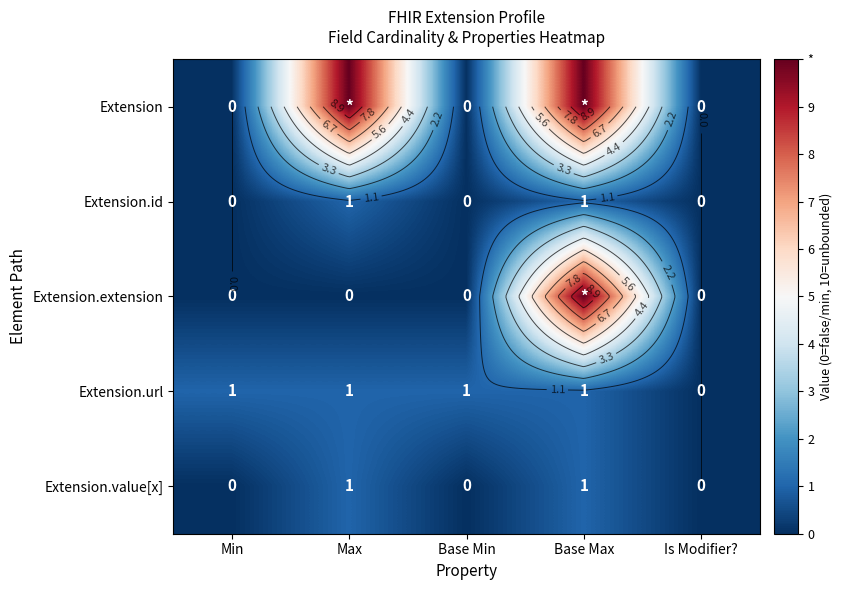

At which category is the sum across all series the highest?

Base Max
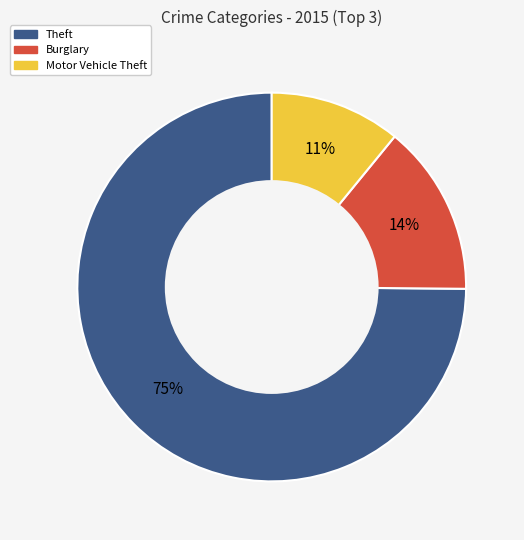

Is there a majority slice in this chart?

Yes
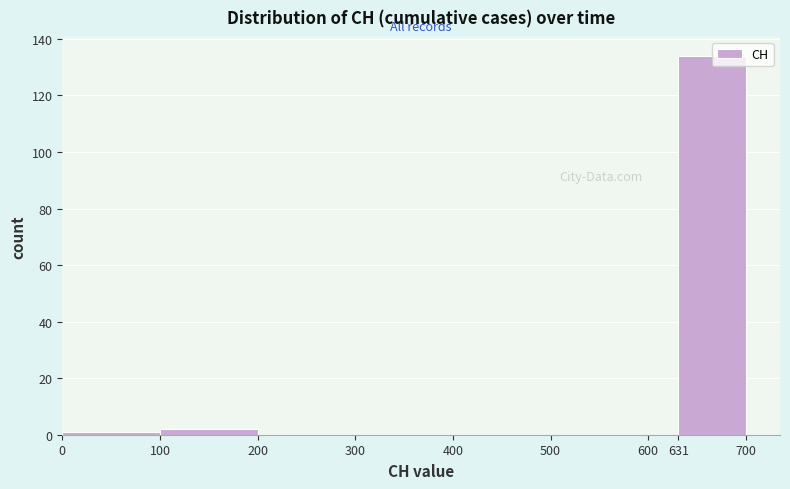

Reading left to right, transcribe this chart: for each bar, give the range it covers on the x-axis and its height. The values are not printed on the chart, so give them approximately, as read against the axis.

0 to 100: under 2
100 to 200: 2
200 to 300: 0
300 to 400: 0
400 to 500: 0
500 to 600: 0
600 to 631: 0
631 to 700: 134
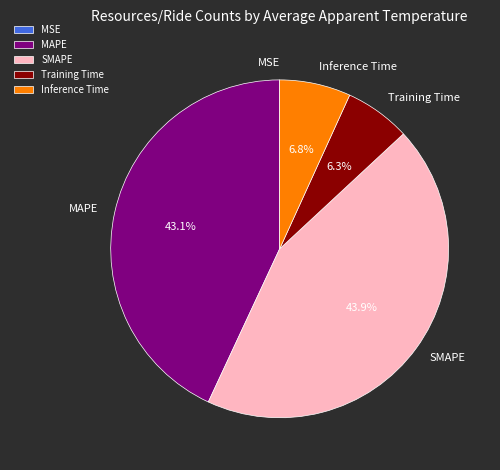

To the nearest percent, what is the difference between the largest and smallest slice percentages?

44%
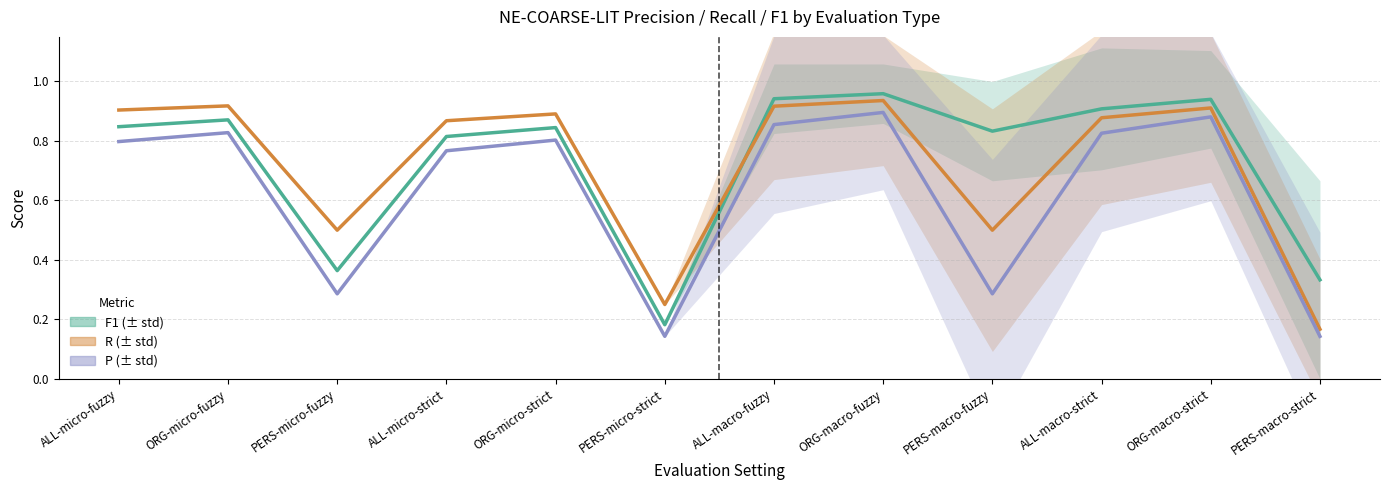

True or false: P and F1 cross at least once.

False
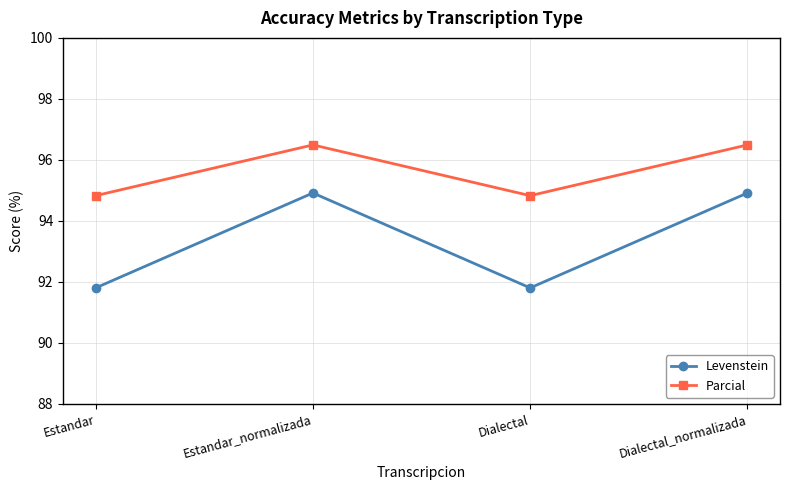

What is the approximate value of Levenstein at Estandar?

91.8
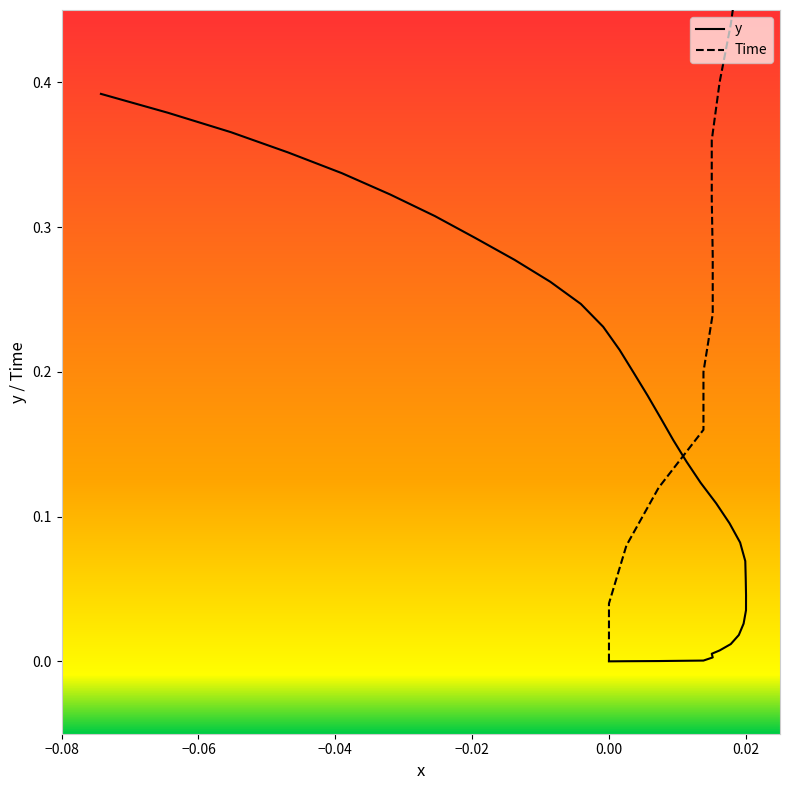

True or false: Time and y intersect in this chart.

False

* * * * * * * * *

Copy out the whole listing above word for word, leaving out the pictures.

At which category is the sum across all series the highest?

Base Max

Is there a majority slice in this chart?

Yes

Reading left to right, transcribe this chart: for each bar, give the range it covers on the x-axis and its height. The values are not printed on the chart, so give them approximately, as read against the axis.

0 to 100: under 2
100 to 200: 2
200 to 300: 0
300 to 400: 0
400 to 500: 0
500 to 600: 0
600 to 631: 0
631 to 700: 134

To the nearest percent, what is the difference between the largest and smallest slice percentages?

44%

True or false: P and F1 cross at least once.

False

What is the approximate value of Levenstein at Estandar?

91.8

True or false: Time and y intersect in this chart.

False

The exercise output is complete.